Numerous other methods exist and new variations and mixtures of existing ones are possible. These three illustrate just some of the creative ways that others are responding to the challenges raised in this paper.
The Need for the Original Voice in Suicidology
I cannot conclude without drawing attention to another significant gap – perhaps the most significant – in the literature of suicidology. This is the remarkable absence of what I call the original voice of suicidality, the first person accounts of what it feels to be suicidal. Edwin Shneidman says it most clearly:
the keys to understanding suicide are made of plain language … the proper language of suicidology is lingua franca – the ordinary everyday words that are found in the verbatim reports of beleaguered suicidal minds (Shneidman, 1996)

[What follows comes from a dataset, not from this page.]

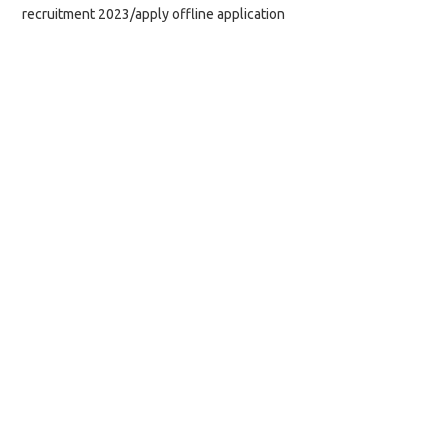
recruitment 2023/apply offline application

In suicidology we hear so much about brain chemistry, dubious psychiatric diagnoses of ‘depression’ and other mental ‘illness’, epidemiological studies, family, gender, ethnicity and other social factors, treatment and prevention strategies. Interestingly, we do hear from ‘suicide survivors’, which in suicidology refers to those bereaved by suicide. But what is starkly absent, along with the self and spirituality, is the original voice of those who truly ‘know’ about suicidality through their own, direct experience.
This paper highlights the need for an ever deeper understanding of the lived experience of suicidality as the foundation on which we can construct theories and concepts that might help explain, predict and control (treat and prevent) a suicidal crisis. This understanding has to begin with the experience itself. With suicidality this experience is intimately personal, intensely subjective and often deeply spiritual. Traditional scientific methods fail to grasp the nature of this experience because its methods are blind to the most essential ‘data’ of the suicidal dilemma.
With Wilber’s four quadrants as a conceptual framework, and with innovative methods to capture more of the lived experience of suicidality within this framework, we can advance our understanding of suicidality in ways that can inform suicide prevention policies. But to do this we need to hear from those who truly know of the experience. In the context of science, and this paper, this original voice represents much of the ‘raw data’ of our enquiry. It must be allowed to speak. And it must be heard.
The title of one of Wilber’s books is The Marriage of Sense and Soul (Wilber, 1998). This title highlights the need for a larger, more complete ‘science’ that brings together the wisdom of spiritual traditions, the expressive power of the arts as well as the precise knowledge of traditional, empirical science. It is not art or spirit versus science. It is not quantitative versus qualitative. We need the complementary approach of both-and rather than either-or to develop an ‘enhanced science’ that is inclusive, comprehensive and honours the full range of human experience.
 A phrase frequently used by Professor Edwin S. Shneidman, one of the founders of the discipline of suicidology in the late 1950s, and still a distinguished contributor to the field as well as an inspiration for my own work.
 Those of us who have experienced mental health problems are referred to as ‘consumers’ by the mental health industry. Many of us, including myself, find the term offensive.